I first saw fabric dyed with rust on the cover of Belle Armoire, September/October 2007. (Maureen Cox's stunning aqua-and-rust duster can be seen here.) I've thought about playing with rust over the years, but I finally got around to it last week.

It's a very simple process. Wash the fabric, apply a mixture of vinegar and water, then add your rusty objects and let it dry. Wash the fabric again, dry or iron, and voila! Rusty fabric!

It's usually recommended that you do this process outdoors because of the odor and the mess. However, I thought I'd try dyeing a small batch of fabric in my basement, where I could keep it away from kid and cats.

First step: dig out my rusty object collection. Doesn't everybody have rusty stuff laying around the house?! Oh yes, not everyone is a packrat like me. If you don't have any rusty things around, you can easily create them by soaking iron or steel objects in some vinegar and water for a while, outdoors. Or go on a scavenger hunt into a garage, junk yard, barn, estate sale . . .

Rusty stuff for dyeing

I chose to use bottle caps. I have lots, and I thought I'd make a simple pattern with them. I decided to sew them onto a 9" x 12" piece of white muslin.

Rusty bottlecaps sewn on fabric

I pinned a second piece of muslin on top of the first piece, reasoning that the rusty bottle caps could easily do double duty. I figured the pins would rust, too, adding extra marks. I carefully wet the fabric and wringed it out a little, then placed it in a plastic container and soaked it in white vinegar for a minute. Wringing the fabric out again, I then spread it out in an extra-large ziplock bag, and placed it on a high basement shelf. I didn't seal the bag, wanting the fabric to air-dry slowly.

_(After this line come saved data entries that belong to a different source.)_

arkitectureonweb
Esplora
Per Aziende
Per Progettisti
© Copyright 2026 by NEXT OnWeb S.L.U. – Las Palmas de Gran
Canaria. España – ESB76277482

Rusting fabric in ziplock bag

The rust formed pretty quickly.

Rusting bottlecaps on fabric (in process)

After a day, I took the fabric out of the bag so that it would dry faster. I noticed that some of the bottle caps weren't getting any rust onto the fabric, because the fabric wasn't firmly touching them. I placed some glass jars and plastic containers on top of the fabric, and that seemed to help. (Next time, I'm going to try placing bags of rice or sand on top, to create better contact.)

Once the fabric dried, I pulled out the pins (very tough to do!), then cut the sewing thread and removed the bottle caps. I washed the fabric in hot water and put it in the dryer.

Rusted bottlecap fabric

Each bottle cap left a unique imprint. The fabric was wet enough that the rust migrated, so a lot of the fabric ended up at least a little orange-brown.

Rusted bottlecap fabric (close-up)

I wonder what I'll do with it now?

1 comment:

Lisa Gallup said...

Awesome! That fabric would make fabulous couch pillows I think!